REQUIRED ACTION:
Which lines in the data below contain the word "ficoRangeLow"? Copy each of them.

───── MATERIAL FOR THIS EXERCISE ─────

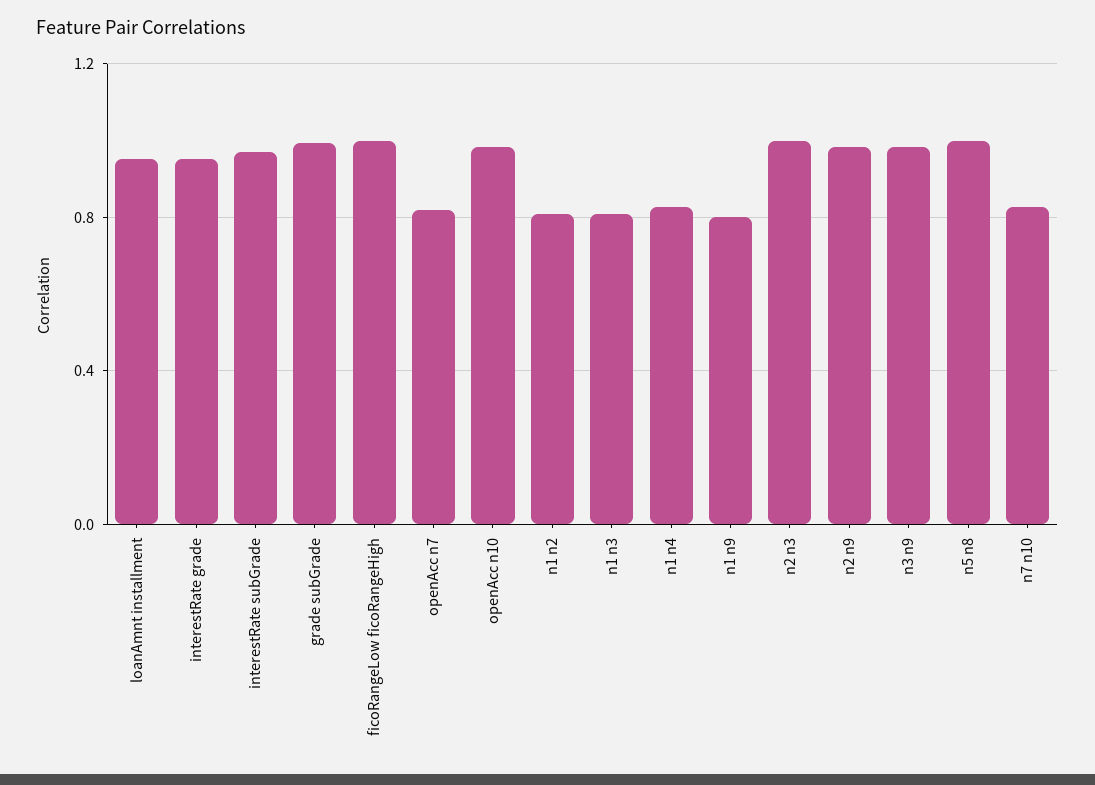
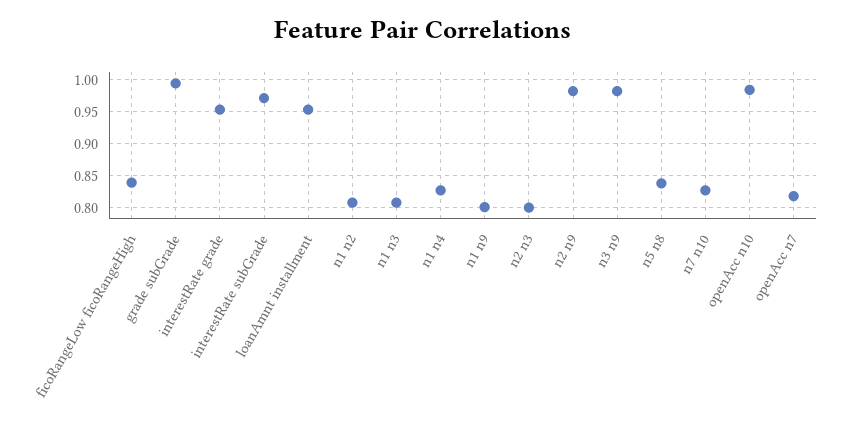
  {
    "loanAmnt installment": 0.95,
    "interestRate grade": 0.95,
    "interestRate subGrade": 0.97,
    "grade subGrade": 0.99,
-   "ficoRangeLow ficoRangeHigh": 1,
+   "ficoRangeLow ficoRangeHigh": 0.84,
    "openAcc n7": 0.82,
    "openAcc n10": 0.98,
    "n1 n2": 0.81,
    "n1 n3": 0.81,
    "n1 n4": 0.83,
    "n1 n9": 0.8,
-   "n2 n3": 1,
+   "n2 n3": 0.8,
    "n2 n9": 0.98,
    "n3 n9": 0.98,
-   "n5 n8": 1,
+   "n5 n8": 0.84,
    "n7 n10": 0.83
  }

─────

EXERCISE RESPONSE:
-   "ficoRangeLow ficoRangeHigh": 1,
+   "ficoRangeLow ficoRangeHigh": 0.84,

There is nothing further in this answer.